I wrote a rudimentary bcc-python script to collect the required information by probing the block_rq_complete
event. The script is as follows:
from bcc import BPF
PROG = """
#include <linux/blkdev.h>
#include <linux/sched.h>
struct data_t {
u32 pid;
u64 ts;
u64 sector_start;
u64 nr_sectors;
char comm[TASK_COMM_LEN];
};
BPF_PERF_OUTPUT(events);
TRACEPOINT_PROBE(block, block_rq_complete) {
struct data_t data = {};
data.pid = bpf_get_current_pid_tgid();
data.ts = bpf_ktime_get_ns();
data.sector_start = args->sector;
data.nr_sectors = args->nr_sector;
bpf_get_current_comm(&data.comm, sizeof(data.comm));
events.perf_submit(args, &data, sizeof(data));
return 0;
}
"""
def print_event(cpu, data, size):
event = b["events"].event(data)
print(event.comm, event.ts, event.sector_start, event.nr_sectors)
b = BPF(text=PROG)
b["events"].open_perf_buffer(print_event)
while True:
b.perf_buffer_poll()
When I run this script I find that majority of the calls to block_rq_complete
are actually performed by the swapper. I understand that a lot of these calls are to perhaps write the dirty cache. And that if the process is not explicitly calling fsync
, process's pid might never actually show up in the events and the corresponding writes for the process will be written by the swapper.

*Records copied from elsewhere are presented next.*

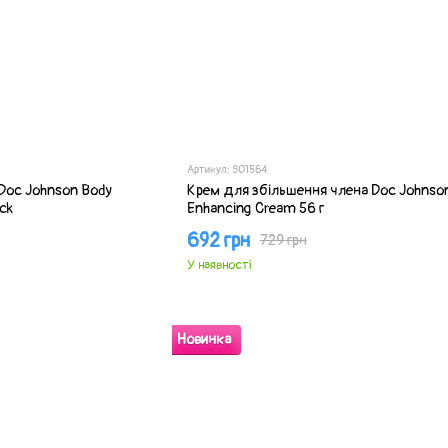
Артикул: SO1564
Doc Johnson Body
Крем для збільшення члена Doc Johnso
ck
Enhancing Cream 56 г
692 грн
729 грн
У наявності
Новинка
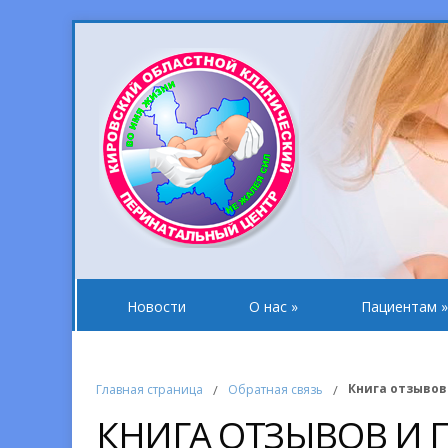
Новости
О нас
»
Пациентам
»
Книга отзывов
Главная страница
/
Обратная связь
/
КНИГА ОТЗЫВОВ И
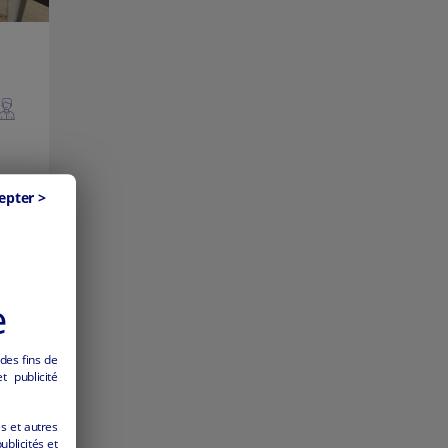
epter >
e
 des fins de
 publicité
es et autres
ublicités et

Is there a way to capture writes performed specifically for (or on behalf of) my desired process?
And is there a way to sift through the large number of events from swapper? For e.g. events show up even when I am writing stuff to terminal or using clear
on the terminal (surprisingly they take place on the SSD, identified using the major and minor numbers).
I would be extremely grateful for any help. Thank you!